- **Passage to read**:

==========

However, that does not mean I cannot be a bit critical. Somehow it seems this work was rushed through some kind of deadline as it is rife with typos, more so in some chapters than others, as well as incomprehensible sentences that pop in as frequently. It also rambles unnecessarily, wasting time and attention on total irrelevancies or going on tangent. A good editor--not the current airheads who are too busy answering phones than editing a written academic work--could have turn this otherwise informative work into a much much better book by weeding out the rambles, catch the typos and rephrase some sentences.

==========

- **Listed records**:
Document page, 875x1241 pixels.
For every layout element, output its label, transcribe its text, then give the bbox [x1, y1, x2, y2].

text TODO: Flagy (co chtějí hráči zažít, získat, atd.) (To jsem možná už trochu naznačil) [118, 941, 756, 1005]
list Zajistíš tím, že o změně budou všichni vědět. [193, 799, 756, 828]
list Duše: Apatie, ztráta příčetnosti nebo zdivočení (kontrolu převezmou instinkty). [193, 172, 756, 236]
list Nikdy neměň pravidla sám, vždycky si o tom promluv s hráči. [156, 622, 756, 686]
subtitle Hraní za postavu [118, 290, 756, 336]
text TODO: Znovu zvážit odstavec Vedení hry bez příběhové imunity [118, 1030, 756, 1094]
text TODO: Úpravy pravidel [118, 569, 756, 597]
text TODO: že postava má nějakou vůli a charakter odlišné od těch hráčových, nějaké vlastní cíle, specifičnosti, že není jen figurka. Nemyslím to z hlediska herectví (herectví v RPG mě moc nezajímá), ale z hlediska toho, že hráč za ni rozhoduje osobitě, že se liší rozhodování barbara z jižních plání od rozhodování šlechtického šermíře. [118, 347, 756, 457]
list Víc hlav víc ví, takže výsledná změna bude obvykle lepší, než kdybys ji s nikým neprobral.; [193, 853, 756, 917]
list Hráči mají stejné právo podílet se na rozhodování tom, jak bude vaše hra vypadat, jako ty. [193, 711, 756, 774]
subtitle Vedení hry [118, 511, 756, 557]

==========

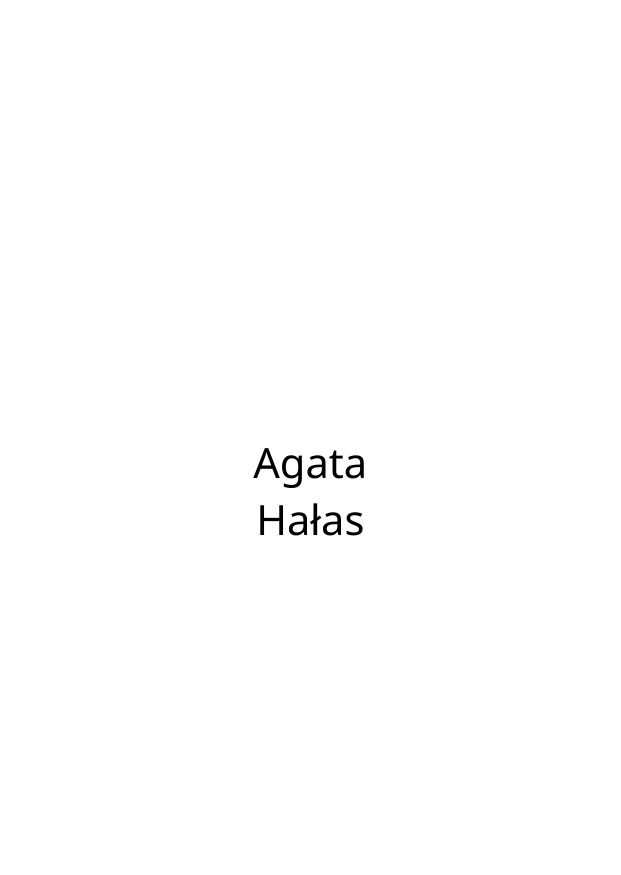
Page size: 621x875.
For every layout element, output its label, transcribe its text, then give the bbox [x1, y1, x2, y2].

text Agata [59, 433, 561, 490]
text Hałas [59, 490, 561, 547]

==========

- **Set task**:
Write the next part of the book review, picking up right after its final sentence. The records have nothing to do with this.

- **Answer to the task**:
There are also historical inaccuracies and the general lack of knowledge by the author of anything non-Western: philosophers, politicians, political and social evolution of the rights of man in those other 90% of the world society, etc etc. He is not alone. This malady is pervasive in the West (and in the East, where they know even less about us as we know about them!) Which means, the book should have been retitled BY THE EDITOR(s) "Human Rights in Western History" which would have been accurate while keeping the book as valuable all the same. Most of us really need just the history of human rights in the West any way, even if we pretend to care about the rest of world (of which we know nothing substantive and beyond the maddeningly superficial headlines).

I do recommend this book as a textbook, however. It is a good work. No need looking for anything better, because there are none. Remember Voltaire: "Better is the enemy of good."